В четырнадцать лет казалось, что уж и читать нечего — все было прочитано, все было узнано, и тяжелая усталость вконец измученного чужими-своими горестями человека делала тебя таким вялым и всезнающим, что казалось, отныне все кончено с чтением, больше не испытаешь того раздраженного состояния. Но через некоторое время снова набрасывался на какую-нибудь «Нана́», читал ее, не отличая уже Нана́ от Грушеньки, и делал свои удивительные выводы: «Я ведь это все тоже знаю», ощущал это свое знание так остро, что даже скрывал его от других.
В то время я попала в дом деда, где книги были сплошь полезные, географические, отобранные специально для детей — моих двоюродных братьев. К литературе в этом доме относились скептически или, во всяком случае, осторожнее, чем в нашем доме, где все было открыто, где считалось, что если спрятать книгу от детей, то они ее все равно найдут и прочтут с еще большей охотой и что лучше уж не прятать книг, а просто разговаривать с детьми. Но на эти разговоры не у всех хватало времени, потому мы просто читали все что хотели и оставались безнаказанными.
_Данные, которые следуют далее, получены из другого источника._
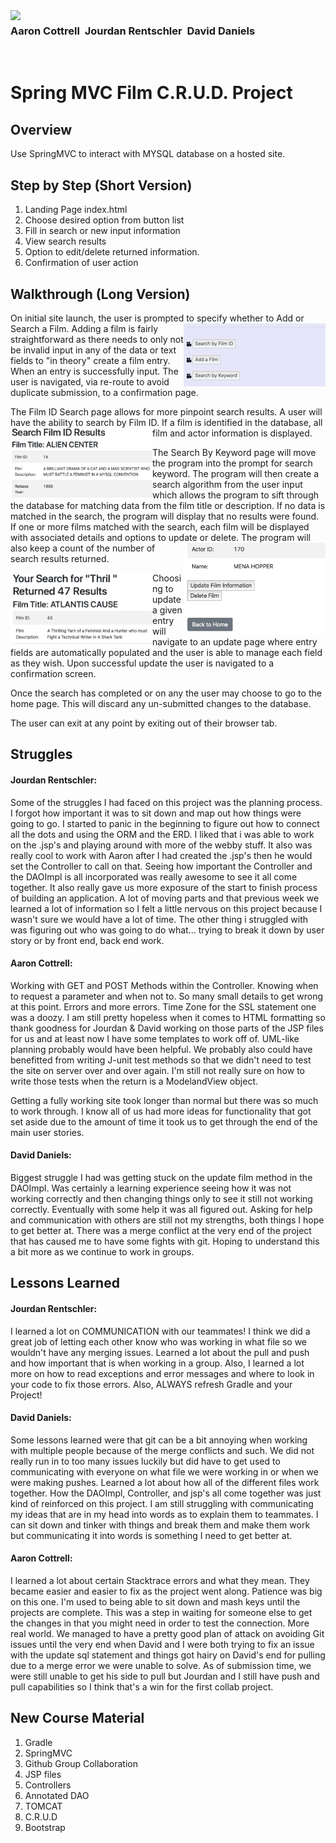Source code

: <img align="left" src="http://skilldistillery.com/downloads/sd_logo.jpg">

### Aaron Cottrell &nbsp;Jourdan Rentschler &nbsp;David Daniels
<br>

# Spring MVC Film C.R.U.D. Project

## Overview
Use SpringMVC to interact with MYSQL database on a hosted site.

## Step by Step (Short Version)
1. Landing Page index.html
2. Choose desired option from button list
3. Fill in search or new input information
4. View search results
5. Option to edit/delete returned information.
6. Confirmation of user action

## Walkthrough (Long Version)
On initial site launch, the user is prompted to specify whether to Add or Search a Film.
<img align="right" src="images/Screen Shot 2020-10-19 at 1.27.30 AM.png"  width="227" height="101">
Adding a film is fairly straightforward as there needs to only not be invalid input in any of the data or text fields to "in theory" create a film entry. When an entry is successfully input. The user is navigated, via re-route to avoid duplicate submission, to a confirmation page.

The Film ID Search page allows for more pinpoint search results. A user will have the ability to search by Film ID. If a film is identified in the database, all film and actor information is displayed.
<img align="left" src="/images/Screen Shot 2020-10-19 at 1.31.45 AM.png"  width="227" height="112">

The Search By Keyword page will move the program into the prompt for search keyword. The program will then create a search algorithm from the user input which allows the program to sift through the database for matching data from the film title or description. If no data is matched in the search, the program will display that no results were found. If one or more films matched with the search, each film will be displayed with associated details and options to update or delete.<img align="right" src="/images/Screen Shot 2020-10-19 at 1.32.00 AM.png"  width="227" height="147"> The program will also keep a count of the number of search results returned.

<img align="left" src="/images/Screen Shot 2020-10-19 at 1.52.15 AM.png"  width="227" height="114">Choosing to update a given entry will navigate to an update page where entry fields are automatically populated and the user is able to manage each field as they wish. Upon successful update the user is navigated to a confirmation screen.

Once the search has completed or on any the user may choose to go to the home page. This will discard any un-submitted changes to the database.

The user can exit at any point by exiting out of their browser tab.

## Struggles
#### Jourdan Rentschler:
Some of the struggles I had faced on this project was the planning process.
I forgot how important it was to sit down and map out how things were going to go.
I started to panic in the beginning to figure out how to connect all the dots and using the ORM and the ERD.
I liked that i was able to work on the .jsp's and playing around with more of the webby stuff.
It also was really cool to work with Aaron after I had created the .jsp's then he would set the Controller to call on that.
Seeing how important the Controller and the DAOImpl is all incorporated was really awesome to see it all come together.
It also really gave us more exposure of the start to finish process of building an application. A lot of moving parts and that previous week we learned a lot of information so I felt a little nervous on this project because I wasn't sure we would have a lot of time. The other thing i struggled with was figuring out who was going to do what... trying to break it down by user story or by front end, back end work.

#### Aaron Cottrell:
Working with GET and POST Methods within the Controller. Knowing when to request a parameter and when not to. So many small details to get wrong at this point. Errors and more errors. Time Zone for the SSL statement one was a doozy. I am still pretty hopeless when it comes to HTML formatting so thank goodness for Jourdan & David working on those parts of the JSP files for us and at least now I have some templates to work off of. UML-like planning probably would have been helpful. We probably also could have benefitted from writing J-unit test methods so that we didn't need to test the site on server over and over again. I'm still not really sure on how to write those tests when the return is a ModelandView object.

Getting a fully working site took longer than normal but there was so much to work through. I know all of us had more ideas for functionality that got set aside due to the amount of time it took us to get through the end of the main user stories.


#### David Daniels:
Biggest struggle I had was getting stuck on the update film method in the DAOImpl. Was certainly a learning experience seeing how it was not working correctly and then changing things only to see it still not working correctly. Eventually with some help it was all figured out. Asking for help and communication with others are still not my strengths, both things I hope to get better at. There was a merge conflict at the very end of the project that has caused me to have some fights with git. Hoping to understand this a bit more as we continue to work in groups.


## Lessons Learned
#### Jourdan Rentschler:
I learned a lot on COMMUNICATION with our teammates! I think we did a great job of letting each other know who was working in what file so we wouldn't have any merging issues. Learned a lot about the pull and push and how important that is when working in a group. Also, I learned a lot more on how to read exceptions and error messages and where to look in your code to fix those errors. Also, ALWAYS refresh Gradle and your Project!

#### David Daniels:
Some lessons learned were that git can be a bit annoying when working with multiple people because of the merge conflicts and such. We did not really run in to too many issues luckily but did have to get used to communicating with everyone on what file we were working in or when we were making pushes.
Learned a lot about how all of the different files work together. How the DAOImpl, Controller, and jsp's all come together was just kind of reinforced on this project. I am still struggling with communicating my ideas that are in my head into words as to explain them to teammates. I can sit down and tinker with things and break them and make them work but communicating it into words is something I need to get better at.

#### Aaron Cottrell:
I learned a lot about certain Stacktrace errors and what they mean. They became easier and easier to fix as the project went along. Patience was big on this one. I'm used to being able to sit down and mash keys until the projects are complete. This was a step in waiting for someone else to get the changes in that you might need in order to test the connection. More real world. We managed to have a pretty good plan of attack on avoiding Git issues until the very end when David and I were both trying to fix an issue with the update sql statement and things got hairy on David's end for pulling due to a merge error we were unable to solve. As of submission time, we were still unable to get his side to pull but Jourdan and I still have push and pull capabilities so I think that's a win for the first collab project.

## New Course Material
1. Gradle
2. SpringMVC
3. Github Group Collaboration
4. JSP files
5. Controllers
6. Annotated DAO
7. TOMCAT
8. C.R.U.D
9. Bootstrap
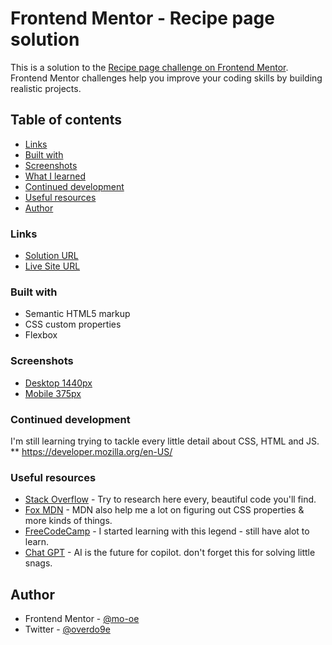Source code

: # Frontend Mentor - Recipe page solution

This is a solution to the [Recipe page challenge on Frontend Mentor](https://www.frontendmentor.io/challenges/recipe-page-KiTsR8QQKm/). Frontend Mentor challenges help you improve your coding skills by building realistic projects.

## Table of contents

- [Links](#links)
- [Built with](#built-with)
- [Screenshots](#screenshots)
- [What I learned](#what-i-learned)
- [Continued development](#continued-development)
- [Useful resources](#useful-resources)
- [Author](#author)

### Links

- [Solution URL](https://github.com/mo-oe/frontendmentor.io/tree/main/recipe-page-main)
- [Live Site URL](https://mo-oe.github.io/frontendmentor.io/recipe-page-main/)

### Built with

- Semantic HTML5 markup
- CSS custom properties
- Flexbox

### Screenshots

- [Desktop 1440px](screenshots/Desktop-screenshot-1440px.png)
- [Mobile 375px](screenshots/Mobile-screenshot-375px.png)

### Continued development

I'm still learning trying to tackle every little detail about CSS, HTML and JS.
\*\* https://developer.mozilla.org/en-US/

### Useful resources

- [Stack Overflow](https://www.stackoverflow.com/) - Try to research here every, beautiful code you'll find.
- [Fox MDN](https://developer.mozilla.org/) - MDN also help me a lot on figuring out CSS properties & more kinds of things.
- [FreeCodeCamp](https://www.freecodecamp.org) - I started learning with this legend - still have alot to learn.
- [Chat GPT](https://chat.openai.com) - AI is the future for copilot. don't forget this for solving little snags.

## Author

- Frontend Mentor - [@mo-oe](https://www.frontendmentor.io/profile/mo-oe)
- Twitter - [@overdo9e](https://www.twitter.com/overdo9e)
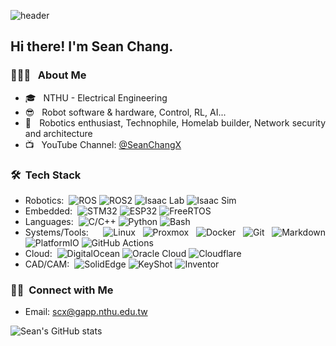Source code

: ![header](https://capsule-render.vercel.app/api?type=blur&height=300&color=0:ee0979,100:ff6a00&section=header&reversal=false)

<div align="justify">

<h2> Hi there! I'm Sean Chang.</h2>

<h3> 👨🏻‍💻 &nbsp; About Me </h3>

- 🎓 &nbsp; NTHU - Electrical Engineering
- 😎 &nbsp; Robot software & hardware, Control, RL, AI...
- 🤖 &nbsp; Robotics enthusiast, Technophile, Homelab builder, Network security and architecture
- 📺 &nbsp; YouTube Channel: [@SeanChangX](https://www.youtube.com/@SeanChangX)


<h3> 🛠 &nbsp;Tech Stack</h3>

- Robotics:&nbsp;
  ![ROS](https://img.shields.io/badge/ROS-333333?logo=ros&logoColor=22314E)
  ![ROS2](https://img.shields.io/badge/ROS2-333333?logo=ros&logoColor=22314E)
  ![Isaac Lab](https://img.shields.io/badge/Isaac_Lab-333333?logo=nvidia&logoColor=76B900)
  ![Isaac Sim](https://img.shields.io/badge/Isaac_Sim-333333?logo=nvidia&logoColor=76B900)
- Embedded:&nbsp;
  ![STM32](https://img.shields.io/badge/STM32-333333?logo=stmicroelectronics&logoColor=03234B)
  ![ESP32](https://img.shields.io/badge/ESP32-333333?logo=espressif&logoColor=E7352C)
  ![FreeRTOS](https://img.shields.io/badge/FreeRTOS-333333?logo=freertos&logoColor=0C0C0C)
- Languages:&nbsp;
  ![C/C++](https://img.shields.io/badge/C/C++-333333?logo=cplusplus&logoColor=00599C)
  ![Python](https://img.shields.io/badge/Python-333333?logo=python&logoColor=3776AB)
  ![Bash](https://img.shields.io/badge/Bash-333333?logo=gnubash&logoColor=4EAA25)
- Systems/Tools:&nbsp;
  ![Linux](https://img.shields.io/badge/Linux-333333?logo=linux&logoColor=FCC624)
  ![Proxmox](https://img.shields.io/badge/Proxmox-333333?logo=proxmox&logoColor=E57300)
  ![Docker](https://img.shields.io/badge/Docker-333333?logo=docker&logoColor=2496ED)
  ![Git](https://img.shields.io/badge/Git-333333?logo=git&logoColor=F05032)
  ![Markdown](https://img.shields.io/badge/Markdown-333333?logo=markdown&logoColor=000000)
  ![PlatformIO](https://img.shields.io/badge/PlatformIO-333333?logo=platformio&logoColor=F5822A)
  ![GitHub Actions](https://img.shields.io/badge/GitHub_Actions-333333?logo=githubactions&logoColor=2088FF)
- Cloud:&nbsp;
  ![DigitalOcean](https://img.shields.io/badge/DigitalOcean-333333?logo=digitalocean&logoColor=008080)
  ![Oracle Cloud](https://img.shields.io/badge/Oracle_Cloud-333333?logo=oracle&logoColor=F80000)
  ![Cloudflare](https://img.shields.io/badge/Cloudflare-333333?logo=cloudflare&logoColor=F38020)
- CAD/CAM:&nbsp;
  ![SolidEdge](https://img.shields.io/badge/SolidEdge-333333?logo=solidworks&logoColor=D83C2D)
  ![KeyShot](https://img.shields.io/badge/KeyShot-333333?logo=keyshot&logoColor=000000)
  ![Inventor](https://img.shields.io/badge/Inventor-333333?logo=autodesk&logoColor=0696D7)

<h3> 🤝🏻 &nbsp;Connect with Me </h3>

- Email: scx@gapp.nthu.edu.tw

![Sean's GitHub stats](https://github-readme-stats.vercel.app/api?username=seanchangx&theme=github_dark&show_icons=true&icon_color=A71C1E&title_color=DE272C&hide_rank=false&include_all_commits=true&count_private=true&rank_icon=github)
В доме деда дети были моими ровесниками, но они знали гораздо меньше меня и знать все, что я им говорила, не очень-то стремились. Они, правда, читали Стивенсона и Рида, Брема и Киплинга — не всего, конечно, а только «Маугли», то есть они были по-детски начитанны, начитанны соразмерно. Я рядом с ними была тяжелым случаем всевозможных душевных недугов, которыми страдали Отелло и Гамлет, Фома Фомич и Раскольников, но, обладая этими недугами, я уже умела и пользоваться ими: давить, настаивать, подозревать и заставлять сделать, как я того хочу, да еще и школа Надежды сделала меня воительницей. Я кинулась на своих братьев, стараясь подавить их и без того робкий интеллект, я кинулась с топором, а они слабо защищались шпагами или стрелами на самый крайний случай. Я повторяла все уловки чтимых мною героев и куда превзошла Надежду. Сопротивление братьев было сломлено очень быстро, но тогда явился дед, человек спокойный и насмешливый. Он был молчалив, его удивительная выдержка и умение говорить без слов подавляли меня гораздо сильнее, чем всевозможные уловки Надежды.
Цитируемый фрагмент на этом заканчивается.